Data section.
◆ ◆ ◆ ◆ ◆ ◆ ◆

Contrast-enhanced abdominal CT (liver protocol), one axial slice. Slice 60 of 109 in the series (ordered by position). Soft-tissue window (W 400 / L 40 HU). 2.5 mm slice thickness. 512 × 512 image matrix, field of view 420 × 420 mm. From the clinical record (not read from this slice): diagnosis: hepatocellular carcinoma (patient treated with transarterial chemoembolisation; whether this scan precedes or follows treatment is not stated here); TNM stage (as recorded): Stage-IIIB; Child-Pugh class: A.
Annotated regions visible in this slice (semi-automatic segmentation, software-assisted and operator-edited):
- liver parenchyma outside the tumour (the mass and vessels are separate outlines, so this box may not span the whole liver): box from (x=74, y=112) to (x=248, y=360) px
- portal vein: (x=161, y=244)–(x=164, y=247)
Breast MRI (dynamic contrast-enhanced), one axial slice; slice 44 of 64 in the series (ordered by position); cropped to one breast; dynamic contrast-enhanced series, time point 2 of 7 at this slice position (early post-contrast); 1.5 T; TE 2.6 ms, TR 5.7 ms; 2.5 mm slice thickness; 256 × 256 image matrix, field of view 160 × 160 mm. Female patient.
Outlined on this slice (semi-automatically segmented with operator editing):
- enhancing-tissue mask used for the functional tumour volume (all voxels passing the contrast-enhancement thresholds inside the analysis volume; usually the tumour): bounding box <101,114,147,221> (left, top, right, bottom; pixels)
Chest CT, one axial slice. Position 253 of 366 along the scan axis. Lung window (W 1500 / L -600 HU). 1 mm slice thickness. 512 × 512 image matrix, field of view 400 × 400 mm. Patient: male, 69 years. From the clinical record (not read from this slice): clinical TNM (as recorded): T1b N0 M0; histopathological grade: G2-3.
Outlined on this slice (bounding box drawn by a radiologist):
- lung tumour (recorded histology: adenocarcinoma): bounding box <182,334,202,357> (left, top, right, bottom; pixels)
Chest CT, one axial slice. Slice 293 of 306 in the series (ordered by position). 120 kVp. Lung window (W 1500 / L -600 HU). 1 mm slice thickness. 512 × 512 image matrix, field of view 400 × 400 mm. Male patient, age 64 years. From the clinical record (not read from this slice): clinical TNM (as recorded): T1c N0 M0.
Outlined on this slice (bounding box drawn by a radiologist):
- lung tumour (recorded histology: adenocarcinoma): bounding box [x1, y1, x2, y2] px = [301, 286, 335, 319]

◆ ◆ ◆ ◆ ◆ ◆ ◆

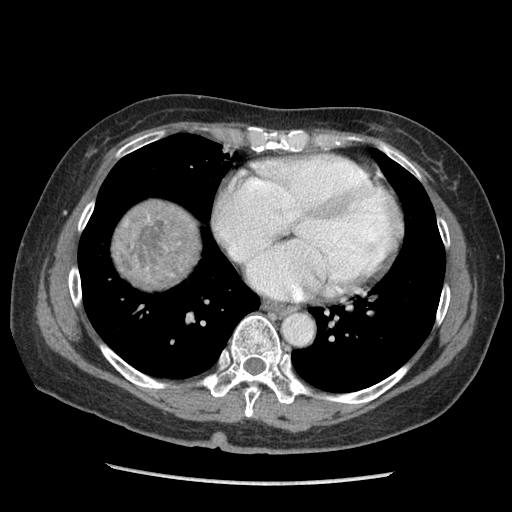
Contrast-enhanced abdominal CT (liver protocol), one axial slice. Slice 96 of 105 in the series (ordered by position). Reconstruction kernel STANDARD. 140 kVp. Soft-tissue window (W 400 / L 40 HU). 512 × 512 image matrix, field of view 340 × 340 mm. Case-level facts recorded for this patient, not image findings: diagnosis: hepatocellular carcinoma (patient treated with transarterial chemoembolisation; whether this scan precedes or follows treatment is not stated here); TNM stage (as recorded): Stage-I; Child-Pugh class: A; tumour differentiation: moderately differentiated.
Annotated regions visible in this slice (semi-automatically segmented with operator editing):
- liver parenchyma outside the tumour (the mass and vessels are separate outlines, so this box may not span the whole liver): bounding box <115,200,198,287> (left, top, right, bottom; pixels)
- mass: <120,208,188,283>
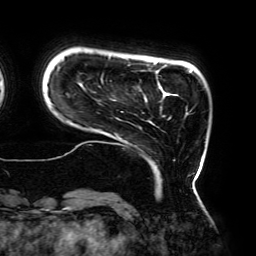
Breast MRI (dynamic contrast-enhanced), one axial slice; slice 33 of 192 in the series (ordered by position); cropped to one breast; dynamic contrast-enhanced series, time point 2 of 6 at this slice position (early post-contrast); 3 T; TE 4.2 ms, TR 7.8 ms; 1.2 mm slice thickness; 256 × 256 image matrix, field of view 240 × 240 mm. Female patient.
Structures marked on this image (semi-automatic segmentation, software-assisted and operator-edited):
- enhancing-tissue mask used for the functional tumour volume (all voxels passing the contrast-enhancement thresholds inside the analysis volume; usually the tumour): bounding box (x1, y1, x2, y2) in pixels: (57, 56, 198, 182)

◆ ◆ ◆ ◆ ◆ ◆ ◆

Task to carry out. Report every line in the listing that holds the word "edited".

Solution to the exercise.
Annotated regions visible in this slice (semi-automatic segmentation, software-assisted and operator-edited):
Structures marked on this image (semi-automatic segmentation, software-assisted and operator-edited):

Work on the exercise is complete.